Figure 6. Ttk expression and its correlation with the failure to differentiate as a photoreceptor.

(A) Wild type expression of Ttk. Ttk (green) is expressed at high levels in the cone cells in the apical regions. (A') But is only weakly expressed in the nuclei of the basal layer. Note, the strong staining at the back of the disc is from apical tissue curving down in the disc. (A″) shows the same disc also stained for Svp and Runt to label the R1/6/3/4 and R7/8 cells respectively, to allow clear identification of the Ttk-expressing cone cells. (B) A N^[ts] disc held at 30°C for 24 h and stained for Ttk (green), which is significantly reduced. (B' and B″) show the same disc, respectively, stained for Svp (red) and Sens (blue) to show the persistent expression of other proteins. (C) A sev°; sev.N^* eye disc stained for Ttk (green) and Svp (red). (C') shows a blow-up in which the cells in the R1/6/7 positions (asterisks) express high levels of Ttk. (D) is a wild type disc for comparison with (C). Here R1/6/7 do not express high levels of Ttk, but instead express high levels of either Svp (R1/6) or Runt (R7).

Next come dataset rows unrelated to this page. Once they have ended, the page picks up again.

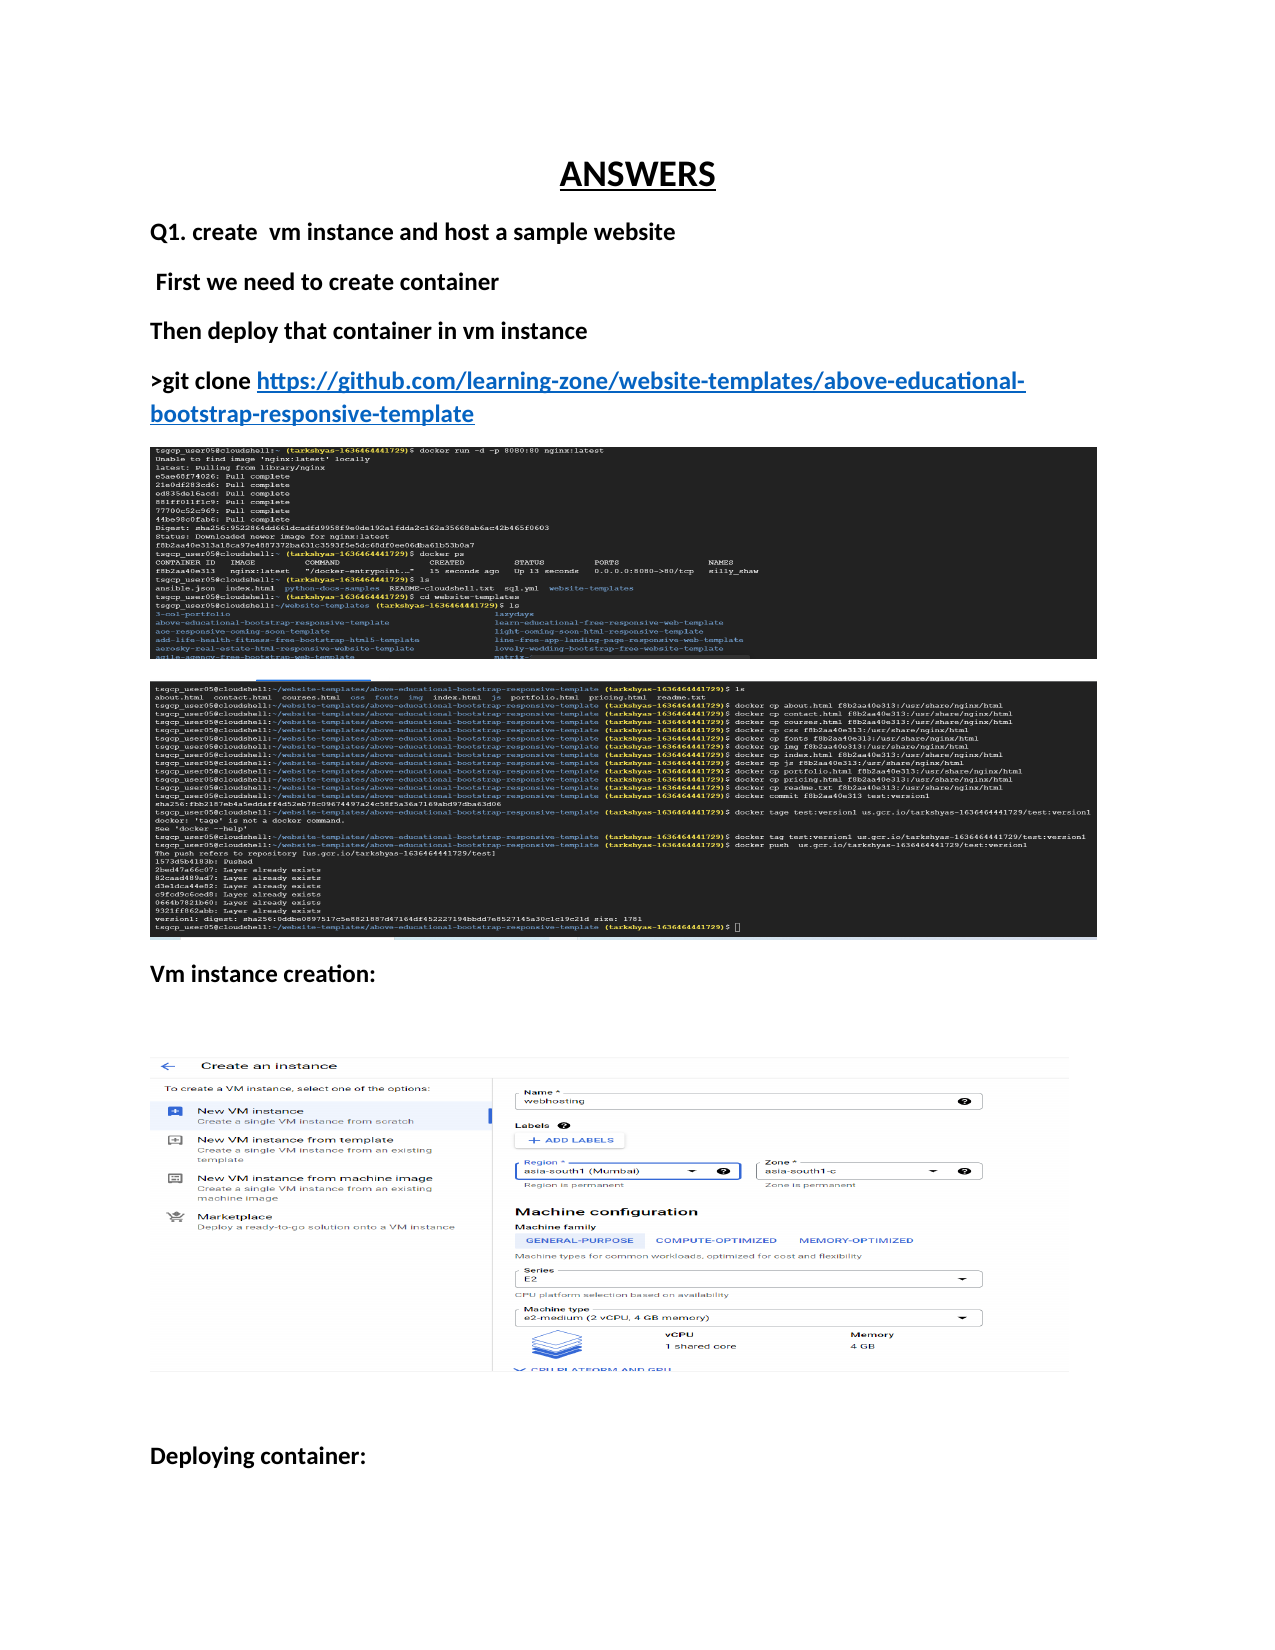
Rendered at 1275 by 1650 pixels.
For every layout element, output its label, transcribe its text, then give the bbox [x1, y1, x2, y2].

text Then deploy that container in vm instance [150, 315, 1125, 346]
text ANSWERS [150, 150, 1125, 196]
picture [150, 447, 1097, 659]
text Vm instance creation: [150, 958, 1125, 989]
text Q1. create vm instance and host a sample website [150, 216, 1125, 247]
picture [150, 1057, 1069, 1372]
text First we need to create container [150, 266, 1125, 296]
picture [150, 677, 1097, 940]
text Deploying container: [150, 1440, 1125, 1471]
text >git clone https://github.com/learning-zone/website-templates/above-educational-bootstrap-responsive-template [150, 365, 1125, 428]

Figure 7. Summary diagrams.

(A) R7, R1/6 and the cone cells form an equivalence group. Manipulations of the RTK/N pathways can freely transform fates between the R7, R1/6 and the cone cell types. Any cell can form any of the three fates depending on the signals that it receives. (B) N activates a repressor of photoreceptor development that DER cannot overcome but Sev can. In the upper level, the wild type situation is depicted. Here we infer that a DER activating signal from the R2 (red arrow) specifies the R1 precursor as a photoreceptor (R1/6 type). In the middle level, when N is ectopically active in the R1 precursor in the absence of sev, the DER activating signal is unable to specify the R1 precursor as a photoreceptor. In the lower level, when N is ectopically active in the R1 precursor in the presence of the sev gene, the cell is specified as a photoreceptor (R7 type). (C) A model of fate R1/6/7/cone cell specification. (i) The precluster cells express low levels of Dl (black arrows). (ii) Cells are recruited into defined niches; the first three being those on the R5/8/2 face. Three cells occupy these positions and Dl from the precluster activates mild N signaling (weak shade of gray), which provides a weak block to photoreceptor specification. Spitz expressed by R2/5 (red arrows) activates DER in the cells in the R1/6 position and overcomes the N block. (C) R1/6 begin differentiation as photoreceptors and express high levels of Dl as cells join the niches of the two flanking cone cells. The cell in the R7 position and these presumptive cone cells receive Dl from R1/6 and N is activated to high levels (dark gray). This provides a potent barrier to photoreceptor specification and also activates sev transcription. Binding of Sev to Boss on R8 provides high-level RTK activity (blue arrow). (iv) The RTK signaling specifies the R7 precursor as photoreceptor and the concomitant presence of activated N directs the R7 rather than the R1/6 photoreceptor type. R7 proceeds to express high levels of Dl, as do the two cone cells and R3. As the subsequent cone cells join, they receive these Dl signals and activate both the barrier to photoreceptor differentiation and sev expression. (V) None of the cone cell precursors contact R8 so none have activated Sev, and Spitz diffusing from R2/5 is unable to trigger the photoreceptor fate because of the high N activity.